Paul Krugman demonstrates just how simple models can and should be. He presented a trade model on the New York Times opinion pages. He also apologised for extreme wonkishness, but I don’t think he had to. His aim is to find an example in which Trump’s tariffs on steel cause lower wages (also for steel workers). Here the trick is to make sure that everyone has the same income “not gonna get into income distribution today”. This means that a reduction in total money metric welfare implies a reduction of each person’s welfare (including workers in the protected industry).
This “itsy-bitsy teeny-weeny model” is a major demonstration of Krugman’s extraordinary ability to make models simple.
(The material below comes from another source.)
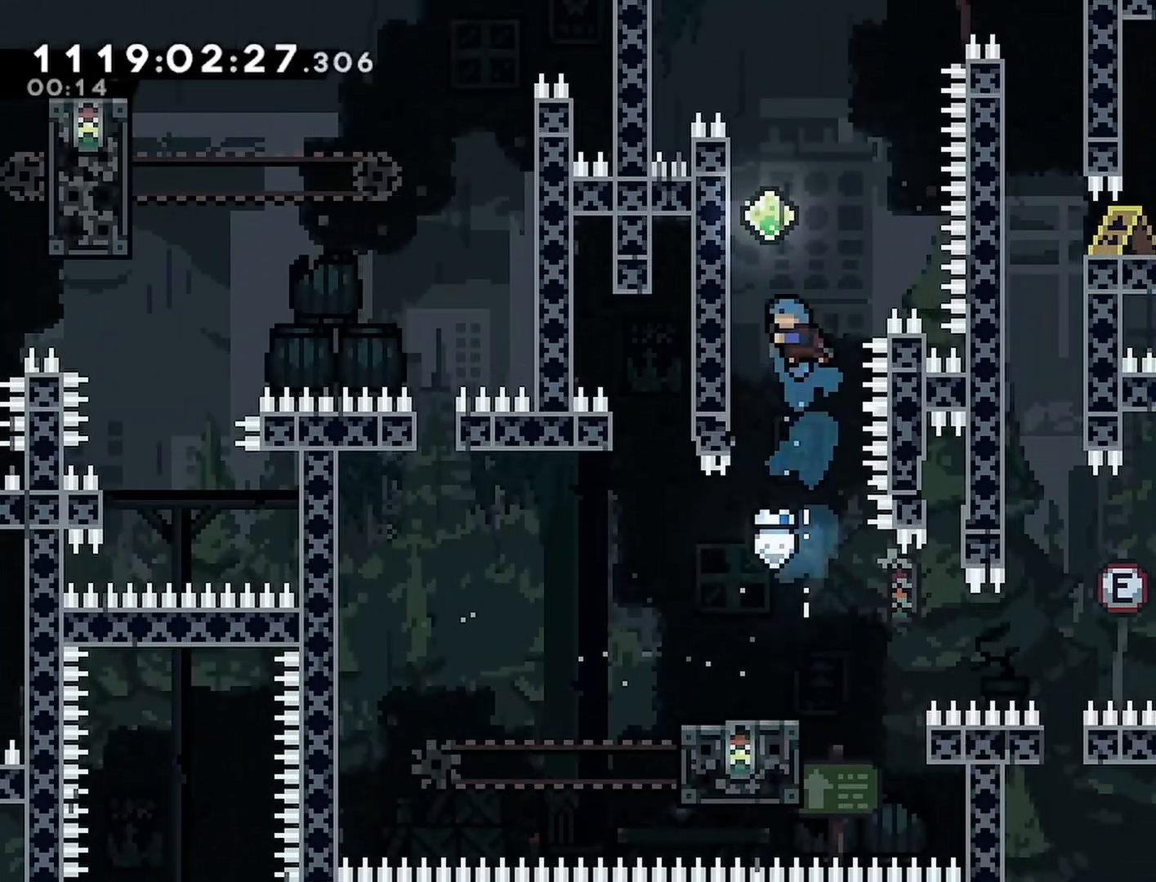
{"buttons": ["CROSS", "DPAD_LEFT"], "left_stick": "center", "right_stick": "center", "events": [[83, "DPAD_UP", "up"], [100, "DPAD_LEFT", "up"], [167, "CROSS", "down"], [333, "DPAD_LEFT", "down"]]}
Imagine a world of two countries, Home and Foreign. (That’s an old-fashioned trade theory convention.) In both countries, labor is the only factor of production (not gonna get into income distribution today). There are two goods, cars and steel. Cars are a final good, sold to consumers; steel is an input into car production. I’m going to assume that both countries end up producing cars.
To keep down on notation, I’m going to do some sneaky things with choice of units (another old trade theory tradition.) We assume that in each country building a car requires one unit of labor (which amounts to measuring labor in units of how much it takes to build a car.) We also assume, using the same trick, that building a car also requires one unit of steel.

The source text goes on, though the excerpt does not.